D’après lui, l’autre mal dont souffre l’agriculture sénégalaise, surtout celle familiale, est la rareté des terres cultivables. Les différentes zones agro-écologiques du pays sont aujourd’hui menacées par l’avancée de la langue salée et du désert d’un côté et, de l’autre, la pression démographique. ‘Toute la partie centrale du pays allant de Thiès à Kaolack est menacée par l’avancée de la langue salée. On ne peut plus y faire de la culture maraîchère et de l’arboriculture.

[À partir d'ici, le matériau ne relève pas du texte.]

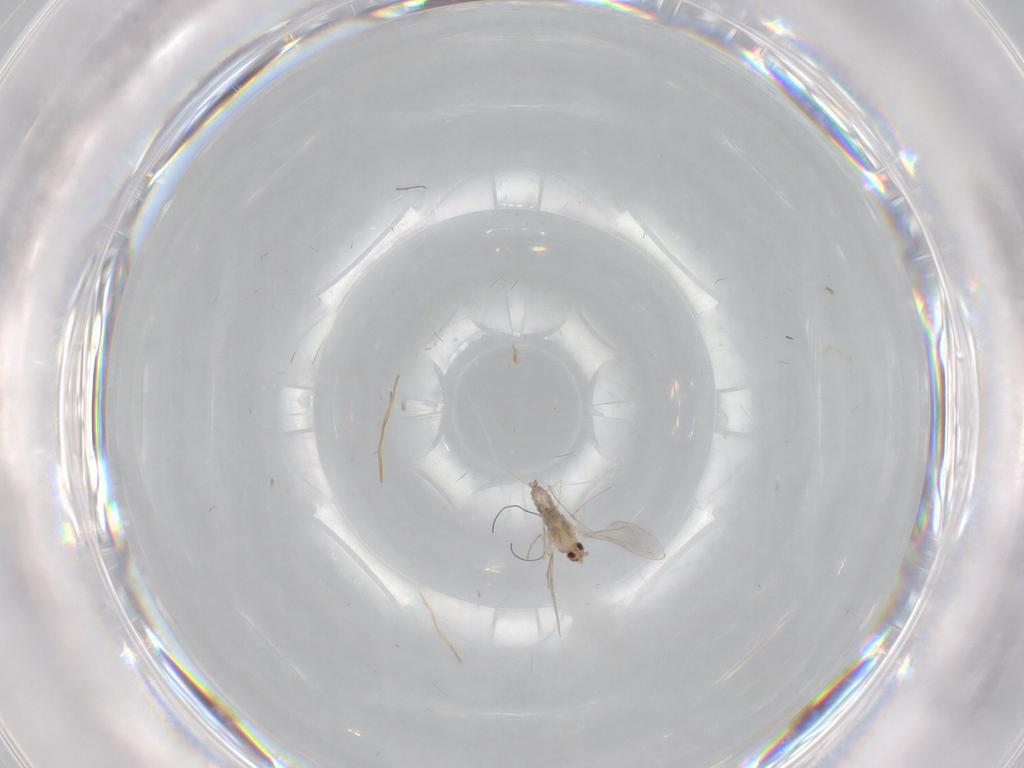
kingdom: Animalia
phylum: Arthropoda
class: Insecta
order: Diptera
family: Cecidomyiidae
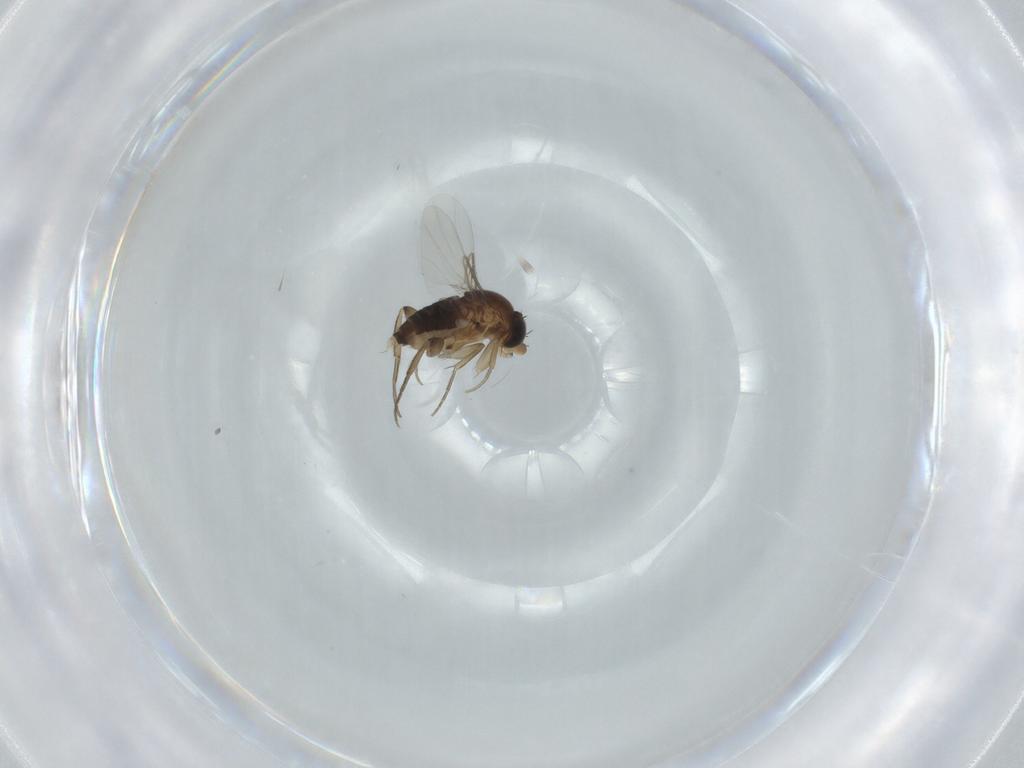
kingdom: Animalia
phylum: Arthropoda
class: Insecta
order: Diptera
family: Phoridae
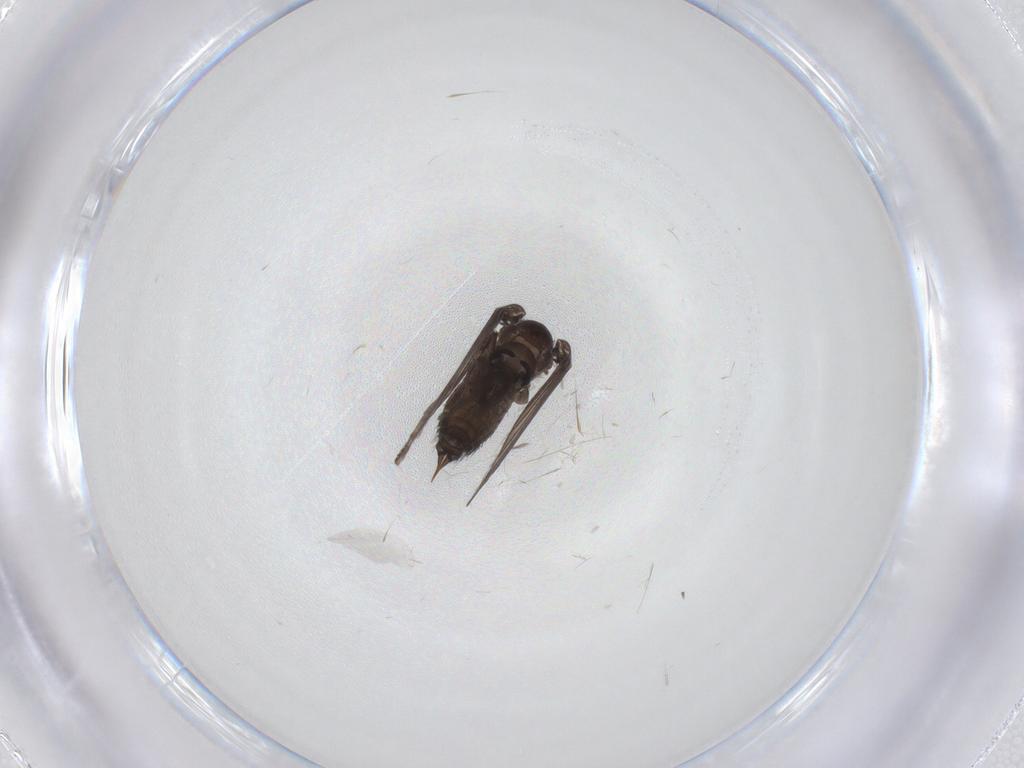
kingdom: Animalia
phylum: Arthropoda
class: Insecta
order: Diptera
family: Cecidomyiidae
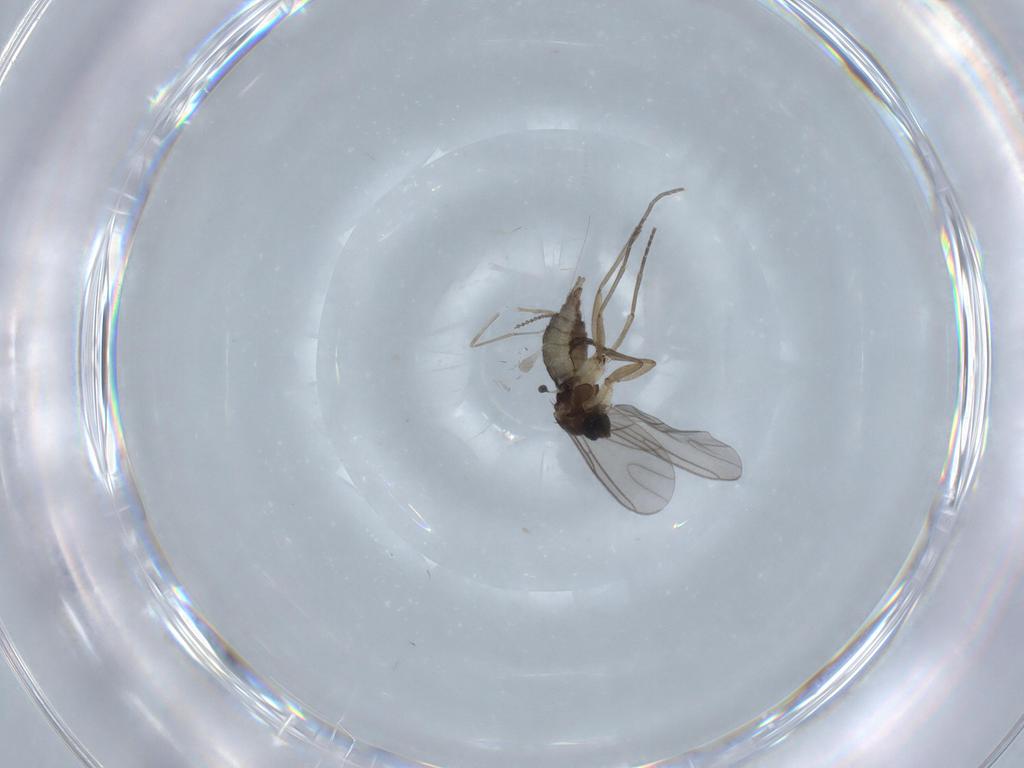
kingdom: Animalia
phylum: Arthropoda
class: Insecta
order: Diptera
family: Sciaridae
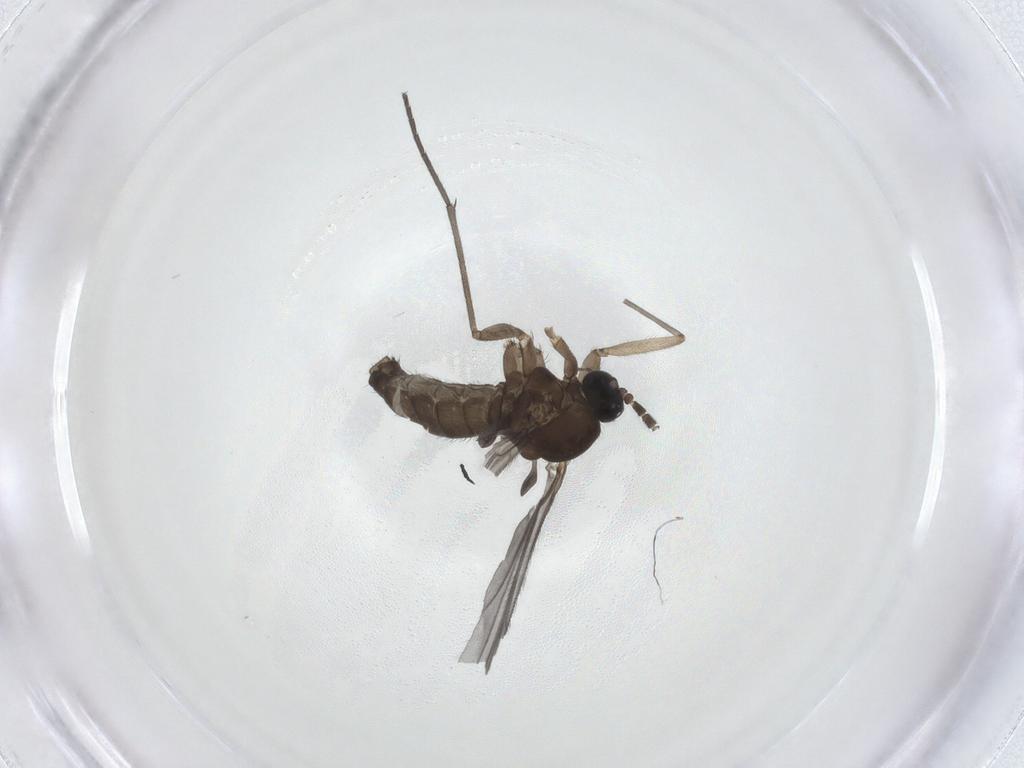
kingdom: Animalia
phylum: Arthropoda
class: Insecta
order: Diptera
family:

Dans certaines zones du pays, la pression démographique a fait que toute la famille n’a plus une parcelle pour cultiver’, explique encore Ibrahima Paul Thiaw, responsable de programme à la Fongs à Diourbel.

En outre, il y a la raréfaction des bras valides dans les campagnes. Car, de plus en plus, les jeunes quittent les campagnes pour la ville pour tenter d’y améliorer leur quotidien. ‘Le phénomène que l’on a remarqué dans le monde rural, c’est qu’il n’y a plus que les vieux de 77 ans et les enfants de 7 ans. Les bras valides sont partis en ville pour trouver des moyens de subsistance. Les jeunes des villages copient ceux de la ville parce qu’ils ont des besoins nouveaux qu’ils ne peuvent plus trouver dans le monde rural. C’est pourquoi, ils sont obligés de trouver des ressources pour compléter leurs revenus’, analyse M. Thiaw. A cela sont venues s’ajouter l’absence de politique agricole digne de ce nom et les campagnes de commercialisation agricoles erratiques de ces dernières années. Cet état de fait est à l’origine de l’exode rural et de l’émigration clandestine avec leurs lots de réussites et de drames.

Pour apporter des solutions aux difficultés actuelles du monde rural, Ibrahima Paul Thiaw croit savoir qu’il faut des ‘actions ciblées en fonction des quarante-neuf zones agro-écologiques’. ‘Il n’est plus possible de faire la même chose partout. Il faut que les paysans prennent eux-mêmes en charge leur propre devenir en développant des stratégies d’auto-prise en charge’, avance notre interlocuteur. D’après lui, il y a une nécessité urgente de ‘professionnaliser les petites exploitations familiales en facilitant l’accès au crédit aux producteurs’. ‘Il faut faciliter l’accès au crédit à travers les systèmes de financement décentralisés pour permettre aux producteurs d’acquérir des intrats’, dit-il.